Scan the entries below for lines holding "Silkscreen". Give the number of such lines alone.

Excerpts from a dataset
┌──

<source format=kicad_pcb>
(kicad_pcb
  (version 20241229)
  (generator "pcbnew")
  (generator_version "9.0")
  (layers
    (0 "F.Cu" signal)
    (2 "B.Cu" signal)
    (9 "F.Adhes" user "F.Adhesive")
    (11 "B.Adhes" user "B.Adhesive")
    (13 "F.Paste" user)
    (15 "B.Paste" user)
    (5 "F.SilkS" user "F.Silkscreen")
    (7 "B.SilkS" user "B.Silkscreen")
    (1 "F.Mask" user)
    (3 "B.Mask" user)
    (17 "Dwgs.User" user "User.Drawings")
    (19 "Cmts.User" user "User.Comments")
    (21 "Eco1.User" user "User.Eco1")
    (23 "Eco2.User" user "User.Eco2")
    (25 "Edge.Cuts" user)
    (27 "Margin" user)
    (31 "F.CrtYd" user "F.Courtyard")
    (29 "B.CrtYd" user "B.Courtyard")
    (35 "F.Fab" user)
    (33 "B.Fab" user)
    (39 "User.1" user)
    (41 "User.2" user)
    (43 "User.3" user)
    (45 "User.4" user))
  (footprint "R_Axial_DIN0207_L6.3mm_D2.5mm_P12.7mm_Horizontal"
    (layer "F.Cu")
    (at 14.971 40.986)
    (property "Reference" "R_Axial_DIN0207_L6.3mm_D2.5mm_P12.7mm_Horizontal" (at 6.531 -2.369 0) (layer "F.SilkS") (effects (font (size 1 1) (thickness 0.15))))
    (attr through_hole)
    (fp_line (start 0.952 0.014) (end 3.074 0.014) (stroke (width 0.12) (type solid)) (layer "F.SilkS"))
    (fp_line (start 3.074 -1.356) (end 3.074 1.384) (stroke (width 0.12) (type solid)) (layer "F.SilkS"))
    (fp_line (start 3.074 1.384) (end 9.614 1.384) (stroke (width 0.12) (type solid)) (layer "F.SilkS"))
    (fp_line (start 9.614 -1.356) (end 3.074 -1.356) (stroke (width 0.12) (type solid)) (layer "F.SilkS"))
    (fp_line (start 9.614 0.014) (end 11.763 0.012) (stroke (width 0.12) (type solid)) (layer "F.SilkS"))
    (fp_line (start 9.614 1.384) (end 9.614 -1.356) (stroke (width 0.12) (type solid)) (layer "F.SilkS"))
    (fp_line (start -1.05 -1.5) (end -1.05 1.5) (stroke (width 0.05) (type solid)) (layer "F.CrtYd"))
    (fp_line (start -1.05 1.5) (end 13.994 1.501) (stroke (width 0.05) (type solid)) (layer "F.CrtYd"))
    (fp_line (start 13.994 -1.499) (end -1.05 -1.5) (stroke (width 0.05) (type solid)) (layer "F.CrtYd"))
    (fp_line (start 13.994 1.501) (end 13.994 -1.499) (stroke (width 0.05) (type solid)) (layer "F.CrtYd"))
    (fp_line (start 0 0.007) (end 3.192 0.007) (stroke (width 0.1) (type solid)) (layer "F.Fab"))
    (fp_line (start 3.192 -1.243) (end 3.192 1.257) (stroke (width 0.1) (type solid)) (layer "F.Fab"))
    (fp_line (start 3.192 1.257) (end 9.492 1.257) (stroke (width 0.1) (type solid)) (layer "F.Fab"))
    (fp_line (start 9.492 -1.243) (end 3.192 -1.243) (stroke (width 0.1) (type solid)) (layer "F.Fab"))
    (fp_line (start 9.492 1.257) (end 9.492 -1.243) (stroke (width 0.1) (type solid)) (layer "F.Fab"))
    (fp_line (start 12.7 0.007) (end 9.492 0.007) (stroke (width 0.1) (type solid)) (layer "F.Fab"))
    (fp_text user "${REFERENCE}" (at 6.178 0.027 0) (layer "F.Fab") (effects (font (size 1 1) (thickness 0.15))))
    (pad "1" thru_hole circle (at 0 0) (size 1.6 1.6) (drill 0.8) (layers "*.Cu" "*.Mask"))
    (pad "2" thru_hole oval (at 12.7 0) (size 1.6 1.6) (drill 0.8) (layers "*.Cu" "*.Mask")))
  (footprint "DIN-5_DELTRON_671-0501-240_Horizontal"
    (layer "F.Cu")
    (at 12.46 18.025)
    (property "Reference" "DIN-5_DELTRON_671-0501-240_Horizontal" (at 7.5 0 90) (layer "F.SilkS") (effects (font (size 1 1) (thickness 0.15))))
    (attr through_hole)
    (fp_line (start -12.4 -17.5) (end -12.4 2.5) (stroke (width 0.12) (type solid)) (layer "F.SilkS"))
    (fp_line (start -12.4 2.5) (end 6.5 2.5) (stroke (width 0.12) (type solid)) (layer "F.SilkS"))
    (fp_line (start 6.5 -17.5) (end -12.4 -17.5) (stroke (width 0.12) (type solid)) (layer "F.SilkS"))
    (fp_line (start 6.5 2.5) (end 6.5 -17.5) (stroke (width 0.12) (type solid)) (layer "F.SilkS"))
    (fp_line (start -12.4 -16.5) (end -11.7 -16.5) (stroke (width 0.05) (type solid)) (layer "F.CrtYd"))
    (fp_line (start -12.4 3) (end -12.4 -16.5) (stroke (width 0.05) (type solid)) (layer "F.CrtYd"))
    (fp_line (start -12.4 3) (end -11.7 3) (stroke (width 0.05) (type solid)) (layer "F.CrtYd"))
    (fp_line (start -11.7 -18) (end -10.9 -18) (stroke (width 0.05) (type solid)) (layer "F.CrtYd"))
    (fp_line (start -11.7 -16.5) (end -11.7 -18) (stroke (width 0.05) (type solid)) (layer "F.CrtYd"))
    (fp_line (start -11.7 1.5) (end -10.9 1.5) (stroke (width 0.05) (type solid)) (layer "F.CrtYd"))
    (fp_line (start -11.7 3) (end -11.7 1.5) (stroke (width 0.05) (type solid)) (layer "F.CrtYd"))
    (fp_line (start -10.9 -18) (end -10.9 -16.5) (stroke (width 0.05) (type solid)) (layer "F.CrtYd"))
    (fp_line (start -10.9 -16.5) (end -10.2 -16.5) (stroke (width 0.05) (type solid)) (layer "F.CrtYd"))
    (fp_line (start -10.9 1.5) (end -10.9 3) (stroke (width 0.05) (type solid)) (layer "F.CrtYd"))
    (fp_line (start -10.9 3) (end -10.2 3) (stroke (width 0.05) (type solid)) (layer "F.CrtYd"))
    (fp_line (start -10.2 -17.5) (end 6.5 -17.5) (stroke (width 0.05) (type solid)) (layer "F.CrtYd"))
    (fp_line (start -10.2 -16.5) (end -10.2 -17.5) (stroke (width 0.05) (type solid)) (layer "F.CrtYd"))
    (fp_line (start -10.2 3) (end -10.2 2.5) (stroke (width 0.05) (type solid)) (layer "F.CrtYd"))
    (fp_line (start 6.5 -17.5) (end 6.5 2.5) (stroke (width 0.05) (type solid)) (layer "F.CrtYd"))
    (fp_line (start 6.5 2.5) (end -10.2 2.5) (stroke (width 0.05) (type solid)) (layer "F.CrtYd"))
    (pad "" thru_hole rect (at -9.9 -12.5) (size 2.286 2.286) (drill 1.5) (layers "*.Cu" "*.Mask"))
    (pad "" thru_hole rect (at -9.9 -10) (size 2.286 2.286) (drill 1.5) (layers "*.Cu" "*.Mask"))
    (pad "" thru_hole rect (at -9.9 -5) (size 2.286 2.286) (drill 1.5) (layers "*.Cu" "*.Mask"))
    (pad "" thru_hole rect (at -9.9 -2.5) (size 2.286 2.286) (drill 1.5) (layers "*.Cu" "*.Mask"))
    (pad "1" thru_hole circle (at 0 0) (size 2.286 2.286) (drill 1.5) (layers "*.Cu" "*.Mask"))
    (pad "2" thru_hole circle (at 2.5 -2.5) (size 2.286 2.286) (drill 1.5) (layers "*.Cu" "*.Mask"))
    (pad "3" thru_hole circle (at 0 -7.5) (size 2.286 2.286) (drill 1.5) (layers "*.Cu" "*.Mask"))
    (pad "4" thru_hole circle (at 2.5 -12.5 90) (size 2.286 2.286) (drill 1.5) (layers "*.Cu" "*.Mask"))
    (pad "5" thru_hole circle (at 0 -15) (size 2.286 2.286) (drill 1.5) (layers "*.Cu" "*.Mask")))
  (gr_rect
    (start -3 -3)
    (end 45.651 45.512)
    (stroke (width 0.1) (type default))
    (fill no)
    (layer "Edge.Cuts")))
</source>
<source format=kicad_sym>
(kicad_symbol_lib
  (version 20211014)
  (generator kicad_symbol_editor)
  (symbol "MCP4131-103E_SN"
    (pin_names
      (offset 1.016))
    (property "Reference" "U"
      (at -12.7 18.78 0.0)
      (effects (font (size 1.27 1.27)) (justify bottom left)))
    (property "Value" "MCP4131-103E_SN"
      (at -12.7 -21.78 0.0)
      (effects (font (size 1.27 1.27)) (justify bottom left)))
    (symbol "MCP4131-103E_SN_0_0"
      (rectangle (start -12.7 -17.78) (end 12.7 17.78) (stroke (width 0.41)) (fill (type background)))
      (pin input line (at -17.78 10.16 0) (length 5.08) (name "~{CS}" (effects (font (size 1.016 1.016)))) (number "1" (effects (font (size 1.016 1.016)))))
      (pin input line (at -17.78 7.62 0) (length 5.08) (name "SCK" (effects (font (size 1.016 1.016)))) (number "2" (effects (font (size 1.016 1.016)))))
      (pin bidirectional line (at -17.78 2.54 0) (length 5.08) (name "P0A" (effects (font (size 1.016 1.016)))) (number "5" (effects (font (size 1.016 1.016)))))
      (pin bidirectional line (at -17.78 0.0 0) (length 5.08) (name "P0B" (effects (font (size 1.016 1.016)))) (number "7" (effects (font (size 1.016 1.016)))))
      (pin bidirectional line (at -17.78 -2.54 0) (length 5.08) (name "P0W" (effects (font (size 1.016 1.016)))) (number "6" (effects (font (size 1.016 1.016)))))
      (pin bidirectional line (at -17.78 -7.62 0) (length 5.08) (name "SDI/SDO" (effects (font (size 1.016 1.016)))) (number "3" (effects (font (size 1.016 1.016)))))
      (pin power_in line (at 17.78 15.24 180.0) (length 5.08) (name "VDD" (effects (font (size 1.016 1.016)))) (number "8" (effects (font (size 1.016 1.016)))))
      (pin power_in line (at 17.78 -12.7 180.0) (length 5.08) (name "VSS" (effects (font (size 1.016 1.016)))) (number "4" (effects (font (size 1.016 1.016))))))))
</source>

└──

Reply:
2